## TEXT TO READ
========

A toy rocket is fired into the air from the top of a barn. Its height (h) above the ground in yards after t seconds is given by the function h(t)=-5t^2+10t+20 .

a) What was the maximum height of the rocket?

b) How long was the rocket in the air before hitting the ground?

c) At what time(s) will the rocket be at a height of 22 yd?

Watch This

James Sousa: Quadratic Function Application- Horizontal Distance and Vertical Height

James Sousa: Quadratic Function Application- Time and Vertical Height

Guidance

There are many real-world situations that deal with quadratics and parabolas. Throwing a ball, shooting a cannon, diving from a platform and hitting a golf ball are all examples of situations that can be modeled by quadratic functions.

========

## CHALLENGES
A - From the rocket lesson, reproduce verbatim the passage starting with "A toy rocket" and going on through "height of 22 yd?".
B - List every real-world situation that the rocket lesson names as one that quadratic functions can model.

========

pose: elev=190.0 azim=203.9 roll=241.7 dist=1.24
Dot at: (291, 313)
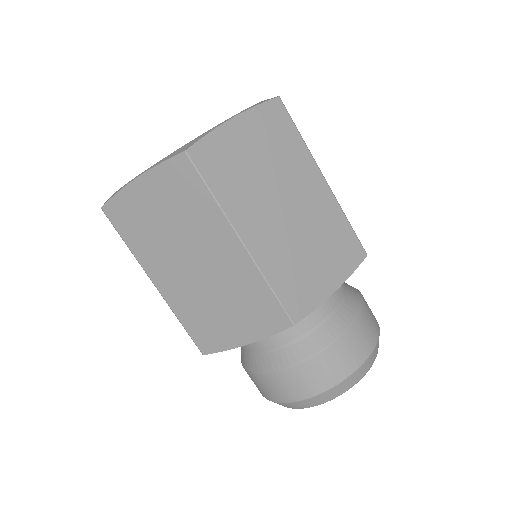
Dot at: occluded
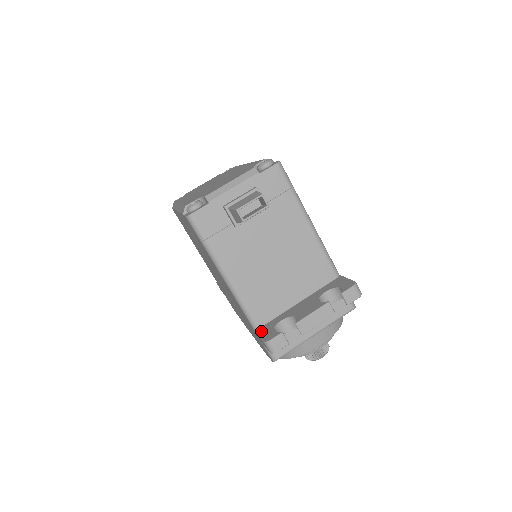
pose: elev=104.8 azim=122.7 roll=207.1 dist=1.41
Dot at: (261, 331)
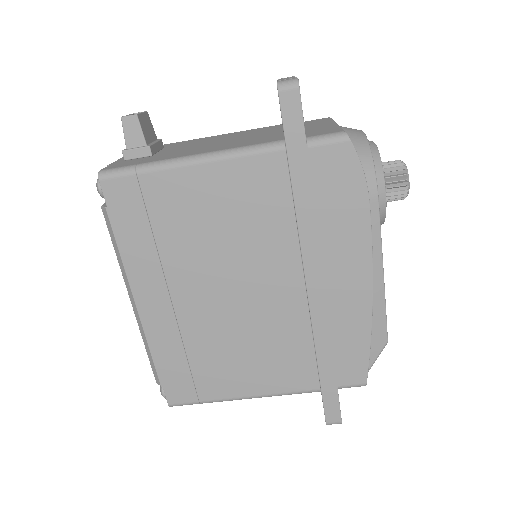
Dot at: occluded
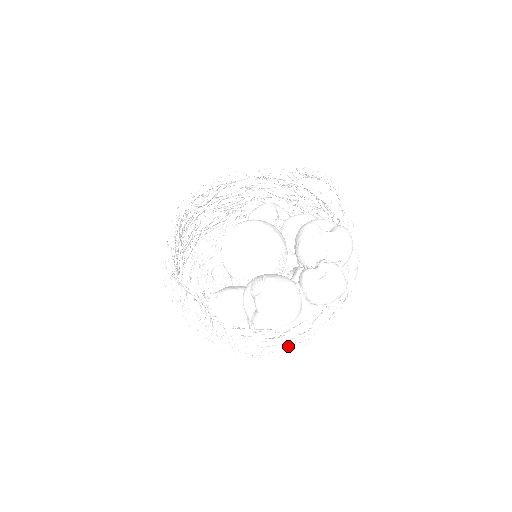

========

## EXERCISE SOLUTIONS
A -
A toy rocket is fired into the air from the top of a barn. Its height (h) above the ground in yards after t seconds is given by the function h(t)=-5t^2+10t+20 .

a) What was the maximum height of the rocket?

b) How long was the rocket in the air before hitting the ground?

c) At what time(s) will the rocket be at a height of 22 yd?

B -
- Throwing a ball
- Shooting a cannon
- Diving from a platform
- Hitting a golf ball